Güncelleme Tarihi:
Kitabını Turgut Özakman’ın önsözüyle 2011 yılında yayınlamasının ardından öğrencileri ve gezi gruplarıyla birlikte yeni rotalar keşfetmeye devam eden Yalçın’la, “Sorgulu Sualli”de, “Milli Mücadele dönemini ne kadar biliyoruz?” “O dönemden kalan eserlere sahip çıkabiliyor muyuz?” gibi sorulara yanıt aradık. Ankara’yı keşfetmeye ve tanıtmaya devam eden Yalçın’ın en önemli tespiti ise şu oldu: “Ankara, Milli Mücadele ve Cumhuriyet’in açık hava müzesi, ancak farkında değiliz. Yaptığımız turlarda, hep şu cümleyi duyuyorum: ‘Ankara’da yaşıyorum ama ben bunu bilmiyordum.’ Maalesef, Ankaralı pek çok değerini tanımıyor, kıymetini bilmiyor.”
Bugüne kadar tarihi mekanları defalarca gezerken, bir yandan da öğrencilerinize bu mekanları anlatmaya devam ettiniz. Bu süreçte Milli Mücadele ve Cumhuriyet’in izlerini taşıyan mekanları anlatma fikri nasıl oluştu? Neden böyle bir kitap yazmaya karar verdiniz?

_Sağlanan veriler_:
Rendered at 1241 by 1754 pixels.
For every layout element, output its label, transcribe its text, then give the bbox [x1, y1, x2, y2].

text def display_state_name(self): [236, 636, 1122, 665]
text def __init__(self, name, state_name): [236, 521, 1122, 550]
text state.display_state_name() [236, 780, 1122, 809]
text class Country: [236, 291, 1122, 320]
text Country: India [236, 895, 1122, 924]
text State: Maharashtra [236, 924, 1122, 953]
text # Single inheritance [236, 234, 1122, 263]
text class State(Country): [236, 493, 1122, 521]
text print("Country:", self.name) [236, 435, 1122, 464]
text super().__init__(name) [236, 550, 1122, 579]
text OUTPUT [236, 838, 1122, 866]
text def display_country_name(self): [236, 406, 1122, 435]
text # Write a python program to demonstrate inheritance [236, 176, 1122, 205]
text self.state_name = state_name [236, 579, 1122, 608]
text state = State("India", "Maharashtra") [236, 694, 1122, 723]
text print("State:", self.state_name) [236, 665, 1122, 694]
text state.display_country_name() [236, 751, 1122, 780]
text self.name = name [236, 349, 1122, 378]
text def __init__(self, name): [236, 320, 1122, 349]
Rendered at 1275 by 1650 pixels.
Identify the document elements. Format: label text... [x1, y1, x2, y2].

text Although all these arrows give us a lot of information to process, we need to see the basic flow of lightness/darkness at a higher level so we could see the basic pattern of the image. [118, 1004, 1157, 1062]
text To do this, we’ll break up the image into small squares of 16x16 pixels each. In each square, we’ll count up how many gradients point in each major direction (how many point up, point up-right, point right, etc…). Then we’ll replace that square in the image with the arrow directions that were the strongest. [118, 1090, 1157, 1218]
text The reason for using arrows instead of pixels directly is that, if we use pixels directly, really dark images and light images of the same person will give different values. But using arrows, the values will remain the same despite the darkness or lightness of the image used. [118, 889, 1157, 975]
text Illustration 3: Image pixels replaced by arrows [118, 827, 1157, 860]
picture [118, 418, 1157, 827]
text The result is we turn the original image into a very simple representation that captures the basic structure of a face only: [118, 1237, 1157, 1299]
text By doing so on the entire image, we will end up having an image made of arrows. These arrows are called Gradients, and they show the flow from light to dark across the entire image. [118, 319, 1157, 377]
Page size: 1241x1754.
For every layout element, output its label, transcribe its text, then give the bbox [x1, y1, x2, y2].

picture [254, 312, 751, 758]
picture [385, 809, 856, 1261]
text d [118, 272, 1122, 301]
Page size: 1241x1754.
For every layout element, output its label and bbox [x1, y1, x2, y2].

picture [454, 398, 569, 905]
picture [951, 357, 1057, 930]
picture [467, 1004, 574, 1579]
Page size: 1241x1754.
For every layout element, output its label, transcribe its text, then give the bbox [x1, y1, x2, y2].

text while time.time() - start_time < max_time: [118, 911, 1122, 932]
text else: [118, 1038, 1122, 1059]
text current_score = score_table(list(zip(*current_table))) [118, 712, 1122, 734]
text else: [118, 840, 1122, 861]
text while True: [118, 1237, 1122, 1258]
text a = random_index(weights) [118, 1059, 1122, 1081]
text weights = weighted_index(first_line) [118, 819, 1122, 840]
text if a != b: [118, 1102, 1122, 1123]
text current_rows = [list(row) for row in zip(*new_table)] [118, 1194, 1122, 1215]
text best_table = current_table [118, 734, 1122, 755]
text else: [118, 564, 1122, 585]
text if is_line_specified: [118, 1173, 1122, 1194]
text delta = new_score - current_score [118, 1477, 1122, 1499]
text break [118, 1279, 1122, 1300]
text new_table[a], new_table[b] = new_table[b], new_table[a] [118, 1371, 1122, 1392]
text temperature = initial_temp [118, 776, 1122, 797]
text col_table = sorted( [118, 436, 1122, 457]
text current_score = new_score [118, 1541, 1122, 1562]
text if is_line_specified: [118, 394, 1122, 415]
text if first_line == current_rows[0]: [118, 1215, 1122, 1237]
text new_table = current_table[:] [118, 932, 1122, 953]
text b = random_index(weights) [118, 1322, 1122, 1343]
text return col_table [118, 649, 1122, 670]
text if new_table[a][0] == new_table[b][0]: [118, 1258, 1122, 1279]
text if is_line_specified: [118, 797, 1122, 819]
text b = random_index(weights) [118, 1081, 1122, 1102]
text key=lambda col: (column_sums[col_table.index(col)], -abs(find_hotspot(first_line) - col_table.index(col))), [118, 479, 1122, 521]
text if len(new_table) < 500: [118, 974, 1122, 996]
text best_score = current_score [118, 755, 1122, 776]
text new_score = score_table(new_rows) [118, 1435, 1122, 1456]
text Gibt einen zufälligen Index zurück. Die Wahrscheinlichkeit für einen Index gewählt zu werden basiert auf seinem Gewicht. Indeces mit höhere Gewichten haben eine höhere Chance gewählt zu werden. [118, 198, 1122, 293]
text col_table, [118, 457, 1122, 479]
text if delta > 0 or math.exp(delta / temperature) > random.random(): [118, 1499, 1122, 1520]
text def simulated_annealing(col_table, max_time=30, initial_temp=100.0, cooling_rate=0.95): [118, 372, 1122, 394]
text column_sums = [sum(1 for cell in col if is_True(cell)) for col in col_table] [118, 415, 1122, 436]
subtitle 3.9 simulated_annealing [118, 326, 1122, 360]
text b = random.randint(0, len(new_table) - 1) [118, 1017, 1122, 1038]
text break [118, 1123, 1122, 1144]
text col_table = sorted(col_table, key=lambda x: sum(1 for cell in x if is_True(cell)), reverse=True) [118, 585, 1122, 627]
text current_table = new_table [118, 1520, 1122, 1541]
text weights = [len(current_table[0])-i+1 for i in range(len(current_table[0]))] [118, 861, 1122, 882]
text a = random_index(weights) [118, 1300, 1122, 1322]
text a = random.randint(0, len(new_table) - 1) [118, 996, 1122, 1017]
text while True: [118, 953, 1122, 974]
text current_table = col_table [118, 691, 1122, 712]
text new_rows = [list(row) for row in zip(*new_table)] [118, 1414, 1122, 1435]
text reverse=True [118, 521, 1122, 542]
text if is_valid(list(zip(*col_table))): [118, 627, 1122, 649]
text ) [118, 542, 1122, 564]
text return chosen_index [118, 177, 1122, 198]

_Yapılacak iş_: Yukarıdaki, Ankara'daki Milli Mücadele mekanlarını konu alan metni tek harfini değiştirmeden baştan sona çıkarır mısın?

_Yazılı yanıt_:
Güncelleme Tarihi:
Kitabını Turgut Özakman’ın önsözüyle 2011 yılında yayınlamasının ardından öğrencileri ve gezi gruplarıyla birlikte yeni rotalar keşfetmeye devam eden Yalçın’la, “Sorgulu Sualli”de, “Milli Mücadele dönemini ne kadar biliyoruz?” “O dönemden kalan eserlere sahip çıkabiliyor muyuz?” gibi sorulara yanıt aradık. Ankara’yı keşfetmeye ve tanıtmaya devam eden Yalçın’ın en önemli tespiti ise şu oldu: “Ankara, Milli Mücadele ve Cumhuriyet’in açık hava müzesi, ancak farkında değiliz. Yaptığımız turlarda, hep şu cümleyi duyuyorum: ‘Ankara’da yaşıyorum ama ben bunu bilmiyordum.’ Maalesef, Ankaralı pek çok değerini tanımıyor, kıymetini bilmiyor.”
Bugüne kadar tarihi mekanları defalarca gezerken, bir yandan da öğrencilerinize bu mekanları anlatmaya devam ettiniz. Bu süreçte Milli Mücadele ve Cumhuriyet’in izlerini taşıyan mekanları anlatma fikri nasıl oluştu? Neden böyle bir kitap yazmaya karar verdiniz?